Philipina, 2 Agustus 2019
Exchange students dan students mobility merupakan dua strategi penting untuk menyiapkan profil lulusan FKIP UMS menjadi sosok guru profesional sejati, yang berkeprinadian Islami, dan sebagai inisiator pendidikan dalam konteks komunikasi dan komputasi global 4.0.

Implememtasi kedua program tersebut sejalan dengan perkembangan dan dinamika era disrupsi 4.0, khususnya disrupsi pendidikan yang berkaitan dengan pendidikan multikultural sebagai konsekuensi logis dari perubahan digital change is cultural change & society change.

Program untuk memandirikan dan mendewasakan mahasiswa FKIP UMS dalam berkehidupan bermasyarakat di lingkup internasional ini sebagaimana diamanatkan oleh Dekan FKIP UMS Prof. Harun Joko Prayitno diharapkan menjadi wahana penting bagi mahasiswa dalam learning to do, learning to live togehter, dan learning to be.

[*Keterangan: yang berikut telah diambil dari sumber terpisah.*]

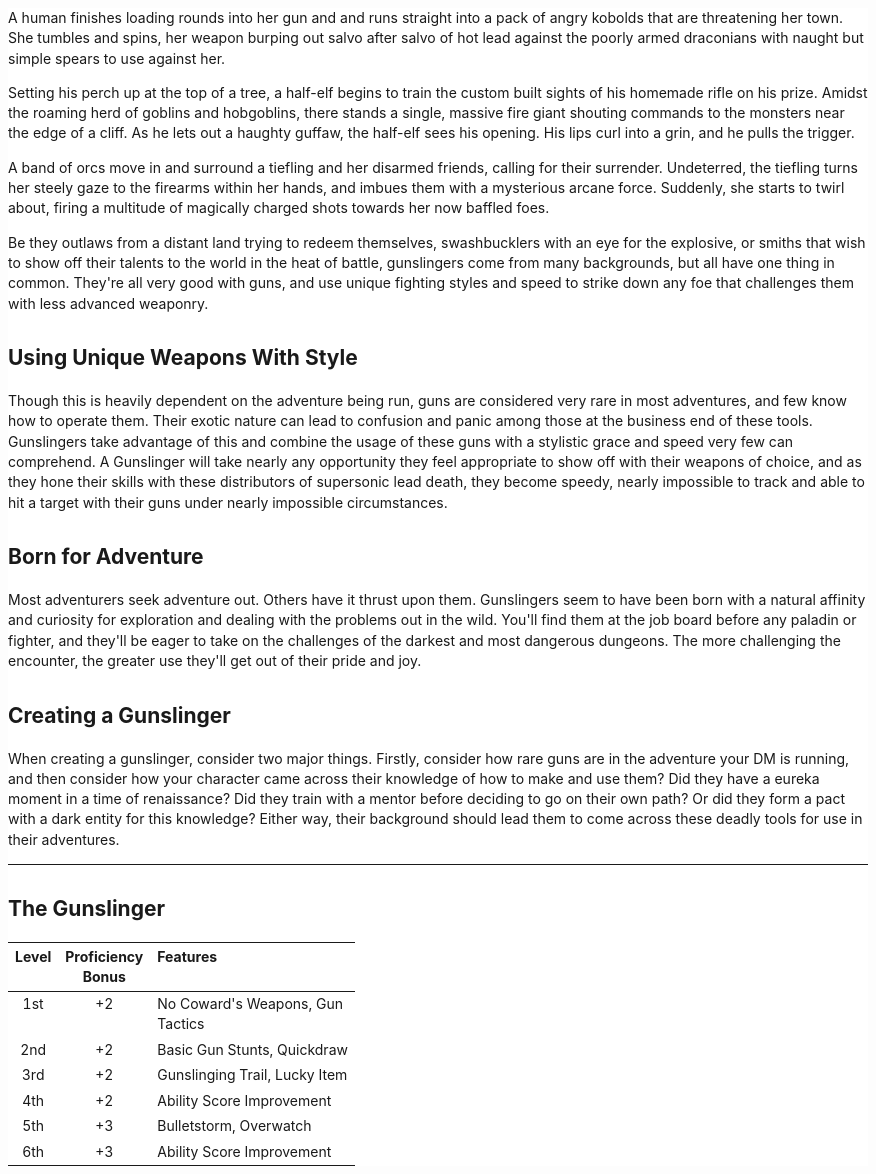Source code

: A human finishes loading rounds into her gun and and runs straight into a pack of angry kobolds that are threatening her town. She tumbles and spins, her weapon burping out salvo after salvo of hot lead against the poorly armed draconians with naught but simple spears to use against her.

Setting his perch up at the top of a tree, a half-elf begins to train the custom built sights of his homemade rifle on his prize. Amidst the roaming herd of goblins and hobgoblins, there stands a single, massive fire giant shouting commands to the monsters near the edge of a cliff. As he lets out a haughty guffaw, the half-elf sees his opening. His lips curl into a grin, and he pulls the trigger.

A band of orcs move in and surround a tiefling and her disarmed friends, calling for their surrender. Undeterred, the tiefling turns her steely gaze to the firearms within her hands, and imbues them with a mysterious arcane force. Suddenly, she starts to twirl about, firing a multitude of magically charged shots towards her now baffled foes.

Be they outlaws from a distant land trying to redeem themselves, swashbucklers with an eye for the explosive, or smiths that wish to show off their talents to the world in the heat of battle, gunslingers come from many backgrounds, but all have one thing in common. They're all very good with guns, and use unique fighting styles and speed to strike down any foe that challenges them with less advanced weaponry.

## Using Unique Weapons With Style

Though this is heavily dependent on the adventure being run, guns are considered very rare in most adventures, and few know how to operate them. Their exotic nature can lead to confusion and panic among those at the business end of these tools. Gunslingers take advantage of this and combine the usage of these guns with a stylistic grace and speed very few can comprehend. A Gunslinger will take nearly any opportunity they feel appropriate to show off with their weapons of choice, and as they hone their skills with these distributors of supersonic lead death, they become speedy, nearly impossible to track and able to hit a target with their guns under nearly impossible circumstances.

## Born for Adventure

Most adventurers seek adventure out. Others have it thrust upon them. Gunslingers seem to have been born with a natural affinity and curiosity for exploration and dealing with the problems out in the wild. You'll find them at the job board before any paladin or fighter, and they'll be eager to take on the challenges of the darkest and most dangerous dungeons. The more challenging the encounter, the greater use they'll get out of their pride and joy.

## Creating a Gunslinger

When creating a gunslinger, consider two major things. Firstly, consider how rare guns are in the adventure your DM is running, and then consider how your character came across their knowledge of how to make and use them? Did they have a eureka moment in a time of renaissance? Did they train with a mentor before deciding to go on their own path? Or did they form a pact with a dark entity for this knowledge? Either way, their background should lead them to come across these deadly tools for use in their adventures.

---

## The Gunslinger

| Level | Proficiency <br> Bonus | Features |
| :--: | :--: | :-- |
| 1st | +2 | No Coward's Weapons, Gun <br> Tactics |
| 2nd | +2 | Basic Gun Stunts, Quickdraw |
| 3rd | +2 | Gunslinging Trail, Lucky Item |
| 4th | +2 | Ability Score Improvement |
| 5th | +3 | Bulletstorm, Overwatch |
| 6th | +3 | Ability Score Improvement |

Mahasiswa FKIP UMS yang lolos mengikuti program Sea Teacher tahun 2019 sebanyak 10 mahasiswa. Lima mahasiswa dari Thailand dan Vietnam melaksanakan progran Sea Teacher ke FKIP UMS. Dan pada saat yang sama ada 5 mahasiswa dari FKIP UMS yang melaksanakan Sea Teacher ke sejumlah sekolah di Philipina dan Thailand. Dan pada saat yang sama juga ada 14 mahasiswa FKIP UMS yang menjadi asistensi guru sekaligus melakukan KKNDik di 6 sekolah CLC binaan SIKK Konjen RI sabah. Konkretisasi program-program inernasional ini terus akan dikembangkan. Saat ini ada 257 mahasiswa FKIP UMS yang sedang melakukan program yang sama di sejumlah sekolah di luar negeri dan daerah strategis pengembangan amal usaha Muhammadiyah di Medan, Bangka, Belitung, Sukamara, Pangkalanmbun, Mataram, Makassar, Kendari, Raja Ampat Sorong dll, demikian papar Ka Lab Pembelajaran Terintegrasi Lapangan Koesoemo Ratih, PhD.

Semoga program ini barokah dan bermanfaat secara kelembagaan, persyarikatan, dan keprofesionalitasan profil lulusan FKIP UMS. Aamiin YRA.